Increased Longevity and Lost Motivation
Of all the concerns and objections, the idea that healthy longevity would deprive us of motivation in life is unique. While this is an uncommon concern, it does occasionally come up in debate.
The argument in a nutshell
If aging were completely defeated, then there wouldn’t be a definite upper limit to the duration of our lives. Depending on your luck and ability to minimise risks from other causes of death, in principle, you might live until the end of the universe. Therefore, according to this argument, you would lose your motivation to be alive.
The logic behind this argument is that the perceived inevitability of death puts a certain pressure on you; as the reasoning goes, you’ve only got so much time, so you’d better use it to get something done; without this pressure, you’d end up consistently postponing to tomorrow what could be done today.
This is a needlessly complicated way of saying that interest, passion, necessity, generosity, etc, are not sufficient conditions to get people to do anything; unless you’re in a rush because your biological clock is ticking, laziness would take over.
Even accomplished scientists sometimes think this way, which is rather surprising, as a scientist would presumably love nothing more than having potentially unlimited time to dedicate to a field; more importantly, a scientist who is truly passionate about such a field should need no other motivator to get out of bed in the morning and conduct science, regardless of life expectancy.
If you keep postponing doing something just because you don’t have to do it right now, then perhaps you’re not so into it after all. If you love it, why wait?
The meaning of meaning
This argument has a few variations and forks, such as the boredom argument and the “death gives life meaning” argument. The counterargument to such things is this: meaning is not an intrinsic property, neither of life nor anything else. Meaning depends on an observer who attributes it to something.
It’s not an absolute, and there are no things that confer meaning to other things by default for everyone. In other words, you decide what gives your life meaning, and if it so happened that you could live a few centuries as opposed to a few decades, this wouldn’t necessarily and automatically make it meaningless.
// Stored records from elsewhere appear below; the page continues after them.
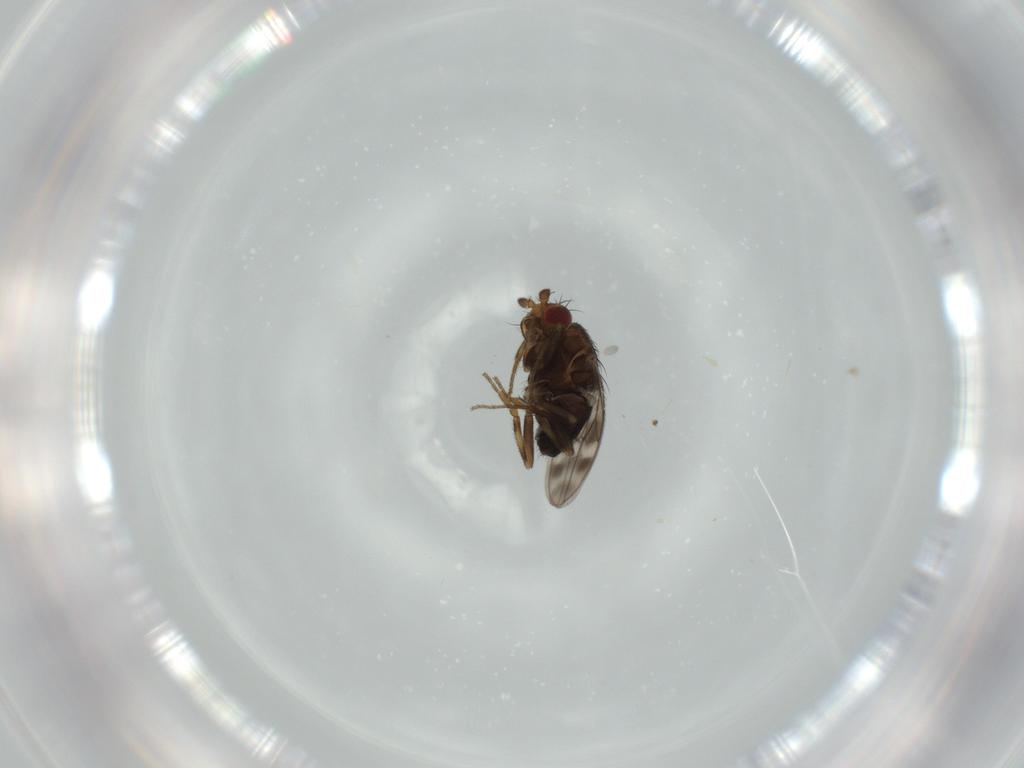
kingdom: Animalia
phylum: Arthropoda
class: Insecta
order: Diptera
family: Sphaeroceridae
The idea of not being able to properly appreciate or understand a concept or a feeling without its opposite has some merit, but it can’t be over-generalized or extended too much without leading to nonsense.
For example, it’s true that we often take good things for granted until we lose them, such as health, but this is no reason to say that we should lose good things just to remind ourselves that they’re good and that we should be appreciative of them. Would you say you can’t properly appreciate not having cancer until you’ve had cancer and ascertained that it’s no fun, and therefore you should have it at some point? Not quite everything must be tried at least once.
Similarly, you don’t need misery to appreciate happiness. Knowing what misery is like might help you make a clearer distinction between misery and happiness, but it’s not like any unrealistically lucky people out there who’ve somehow never been miserable have necessarily never been happy either.
After all, emotions such as happiness and sadness are ultimately the product of chemical reactions going on in your brain and more generally your body, and they don’t really need you to know what their opposite is like before they can happen. The first time you’ve felt anything in your life, you had no way of comparing that feeling to any other, but, for example, if it was misery, you surely felt miserable anyway.
You don’t need the bad things in life to appreciate the good
You don’t need death, or the idea that one day you’ll certainly die, to be motivated or appreciate the good things in your life. There’s no reason to think that a good thing inevitably turns bad if you can enjoy it forever. Do you value all the relationships in your life because you’re reasonably sure that, one day, such people won’t be around anymore, or do you value them because they’re good people?
Would you value your friendships less if you knew for a fact you would never lose your friends?
What about health? Do you think a day will ever come when you’ll be sick of being healthy? If you fill your life with good things, which you appreciate because they’re good regardless of how long they’ll last, is there any reason why you would need or want life to be finite?
However minuscule the odds, it might happen that one day you’ll run out of good things to fill your life with. It’s better to wait for that to happen before rushing into any decisions that involve shortening your lifespan.